Don’t use the word “correct” at the end of your questions. Don’t end your leading questions with such words as “correct” or “isn’t that so.” In fact, don’t ask questions. Instead, make statements and get the witness to agree to them. Instead of saying, “You treated the plaintiff on January 23, 2003, correct?” simply make the statement, “You treated the plaintiff on January 23, 2003.” You’ll get the same answer whether you ask the question or put it in the form of a statement. Such words as “correct” detract from the power of your cross examination and if used at the end of every question, become distracting and downright annoying.

Ask “yes” questions. When you ask leading questions, you want to ask questions that require only a “yes” answer. You want the witness to agree with you and say “yes” to your questions as often as possible. You want the jury to see and hear the witness agreeing with you time and time again. “You’re an orthopedist.” “Yes.” “You treated Mr. Smith.” “Yes.” “At the request of his attorney.” “Yes.” “And you charged his attorney $600 for that examination.” “Yes.” “An examination which took twenty minutes.” “Yes.” The more the jurors hear the witness saying “yes” to your questions, the more the jurors will perceive that the witness is agreeing with you and with your position.

Only include one fact per question. Avoid asking long-winded questions that are overburdened with facts. Keep your questions simple and only include one fact per question. By doing this, you keep your cross examination clear and crisp. Also, it’s easier to impeach a witness about a single fact as opposed to a whole host of them. In addition, single fact questions increase the number of questions you can ask the witness to which you will get a “yes” answer. You would rather have the witness say “yes” to you 50 times than 5 times.

Don’t argue with the witness. Sometimes cross examination does not go as planned. A witness trips you up, and despite your best efforts, you don’t get that “yes” answer you expected. Some attorneys would argue with the witness. If you find yourself here, stop. Consider moving on to the next question on your outline.

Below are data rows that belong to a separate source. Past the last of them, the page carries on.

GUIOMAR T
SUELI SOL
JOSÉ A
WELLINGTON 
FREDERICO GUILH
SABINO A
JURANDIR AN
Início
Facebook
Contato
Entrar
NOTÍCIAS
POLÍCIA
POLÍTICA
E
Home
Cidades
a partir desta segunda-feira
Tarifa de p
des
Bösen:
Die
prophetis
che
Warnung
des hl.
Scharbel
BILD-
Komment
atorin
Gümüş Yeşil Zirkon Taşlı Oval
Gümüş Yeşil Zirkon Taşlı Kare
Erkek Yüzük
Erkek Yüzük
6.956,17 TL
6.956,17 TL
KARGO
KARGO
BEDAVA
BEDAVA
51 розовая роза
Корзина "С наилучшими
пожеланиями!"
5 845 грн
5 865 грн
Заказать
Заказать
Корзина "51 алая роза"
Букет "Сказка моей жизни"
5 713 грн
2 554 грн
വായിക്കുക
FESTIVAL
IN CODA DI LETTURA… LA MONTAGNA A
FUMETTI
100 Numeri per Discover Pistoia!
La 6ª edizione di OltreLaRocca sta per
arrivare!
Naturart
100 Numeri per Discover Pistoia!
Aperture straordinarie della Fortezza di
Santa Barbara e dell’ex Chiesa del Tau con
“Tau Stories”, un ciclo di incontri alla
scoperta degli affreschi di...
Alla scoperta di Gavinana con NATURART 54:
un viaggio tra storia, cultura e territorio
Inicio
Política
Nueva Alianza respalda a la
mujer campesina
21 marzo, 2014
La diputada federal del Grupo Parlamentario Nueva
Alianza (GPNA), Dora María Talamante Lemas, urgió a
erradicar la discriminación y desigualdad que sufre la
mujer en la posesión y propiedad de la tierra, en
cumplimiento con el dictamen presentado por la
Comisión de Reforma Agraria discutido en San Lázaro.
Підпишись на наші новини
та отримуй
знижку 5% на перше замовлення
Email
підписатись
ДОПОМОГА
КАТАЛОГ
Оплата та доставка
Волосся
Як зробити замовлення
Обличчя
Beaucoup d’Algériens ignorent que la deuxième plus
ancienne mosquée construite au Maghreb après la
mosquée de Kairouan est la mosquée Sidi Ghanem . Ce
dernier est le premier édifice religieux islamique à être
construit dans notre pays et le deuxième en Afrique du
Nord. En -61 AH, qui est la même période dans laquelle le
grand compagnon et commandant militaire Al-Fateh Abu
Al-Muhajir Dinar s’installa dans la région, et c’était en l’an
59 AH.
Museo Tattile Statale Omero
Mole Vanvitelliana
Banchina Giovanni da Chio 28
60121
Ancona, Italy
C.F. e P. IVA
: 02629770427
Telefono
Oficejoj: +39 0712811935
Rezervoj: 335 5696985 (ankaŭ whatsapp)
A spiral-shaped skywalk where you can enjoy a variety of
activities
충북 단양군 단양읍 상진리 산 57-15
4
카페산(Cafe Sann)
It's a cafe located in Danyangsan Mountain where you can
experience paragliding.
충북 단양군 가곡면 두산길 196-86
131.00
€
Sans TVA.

Start Strong. End strong. When you’re organizing your outline into topic areas, start with a topic that makes a strong point and end the same way. Consider starting with the witness’s bias. By doing so, you color all the witness’s answers.

Don’t ask the ultimate question. It’s tempting, after getting the witness to agree with you again and again, to ask the ultimate question. Don’t do it. Very rarely will you get the answer you want. For example, if you’re cross examining the Plaintiff’s treater, you may ask 30 or more questions detailing every time the plaintiff did not show up for physical therapy. You will leave the jury with the impression that the plaintiff did not comply with doctors’ orders and, in the process, may have compromised his condition.

But whatever you do, don’t ask the witness the ultimate question. For example, don’t ask the doctor the following: “By not going to physical therapy, you agree, doctor, that plaintiff compromised his outcome?” The doctor won’t agree with you. He’ll find some way to explain how plaintiff’s repeated non-compliance had absolutely no affect on the plaintiff’s outcome. It’s tempting to ask that ultimate question. Do it at your own peril. Instead, argue the ultimate point in your closing.

If you insist on asking the ultimate question, do it at deposition. In fact, I strongly recommend you ask ultimate questions in deposition. Every once in a while you’ll get a witness to agree with you on that ultimate question. If they do, ask it again at trial. If the witness refuses to agree with you, impeach him with his deposition testimony.

Effective cross examination comes down to preparation. If you want to get the answers you want, you need to lay the groundwork long before trial commences. Because in real life, unlike television, you don’t have a group of writers scripting a devastating cross-examination.